Linda Argalgi Sadacka
The growing coordination bet­ween Jerusalem and Wa­shing­ton reflects a strategic reality that transcends any single diplomatic encounter. The subject is Iran.

Israel faces the Iranian regime as a direct security threat. Tehran arms and finances proxies on Israel’s borders and openly declares its intent to erase the Jewish state. Missiles are not symbolic. They are operational. The United States confronts the same regime from a broader vantage point. American forces remain positioned across the region. U.S. naval power secures critical maritime corridors. American deterrence shapes the behavior of adversaries well beyond the Middle East. If Iran alters the regional balance of power, the consequences will extend to both democracies.
The character of the regime is not speculative. It is visible. The world remembers Mahsa Amini, whose death in custody ignited nationwide protests. Teenagers like Nika Shakarami became symbols of a generation punished for demanding dignity. And now there is Diana Bahador. Nineteen years old. Known as “Baby Rider.” A young woman whose refusal to disappear behind imposed restrictions became an act of quiet resistance. She was shot by security forces during protests. These are not excesses of chaos. They are instruments of governance.
A regime that governs through repression at home does not transform into a reliable actor abroad. Internal strain does not soften ideological hostility. It can intensify it. When legitimacy erodes domestically, projecting strength externally becomes a tool of consolidation. This dynamic matters. Iran’s leadership defines itself in opposition to both Israel and the United States. Its hostility is structural. The rhetoric directed at Jerusalem and Washington is not incidental. It is foundational to the regime’s identity.
If Iran were to secure nuclear capability, the implications would not be confined to Israel’s security calculus. It would reshape deterrence across the region, embolden aligned militias, and test American credibility on a global scale. Alignment between Jerusalem and Washington is therefore not diplomatic theater. It is strategic necessity.
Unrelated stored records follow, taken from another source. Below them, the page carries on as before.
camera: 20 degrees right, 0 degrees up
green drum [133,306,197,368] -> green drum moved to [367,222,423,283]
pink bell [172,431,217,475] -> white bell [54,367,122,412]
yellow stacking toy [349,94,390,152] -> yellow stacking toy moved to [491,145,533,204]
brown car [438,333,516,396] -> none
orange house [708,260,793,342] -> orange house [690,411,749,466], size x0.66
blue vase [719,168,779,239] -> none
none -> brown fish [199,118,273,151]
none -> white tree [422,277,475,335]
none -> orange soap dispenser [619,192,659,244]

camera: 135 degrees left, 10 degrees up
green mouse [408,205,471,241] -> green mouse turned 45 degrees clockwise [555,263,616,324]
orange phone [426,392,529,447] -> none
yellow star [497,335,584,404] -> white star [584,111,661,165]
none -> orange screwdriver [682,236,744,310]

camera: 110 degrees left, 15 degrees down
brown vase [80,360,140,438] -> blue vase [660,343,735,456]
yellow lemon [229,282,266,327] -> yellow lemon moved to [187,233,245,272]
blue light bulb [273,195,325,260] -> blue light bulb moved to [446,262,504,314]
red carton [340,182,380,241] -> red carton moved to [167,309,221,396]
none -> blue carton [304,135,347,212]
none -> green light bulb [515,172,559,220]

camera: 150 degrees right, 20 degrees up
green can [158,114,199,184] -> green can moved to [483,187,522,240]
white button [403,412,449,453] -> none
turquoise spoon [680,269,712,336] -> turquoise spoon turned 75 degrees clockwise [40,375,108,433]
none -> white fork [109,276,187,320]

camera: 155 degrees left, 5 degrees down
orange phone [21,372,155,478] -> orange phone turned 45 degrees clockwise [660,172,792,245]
Israel cannot permit an existential threat to mature unchecked. Its doctrine does not allow it. If action becomes unavoidable, the repercussions will not remain localized. The United States would confront the strategic consequences whether by design or by default. The question is not whether the two nations are connected in this challenge. They already are. The question is whether that connection is acknowledged clearly enough to shape policy with precision rather than reaction. Iran views Israel and America as linked adversaries. Clarity requires that they respond as linked allies. A regime reveals itself first in how it treats its own citizens. The evidence is already before us.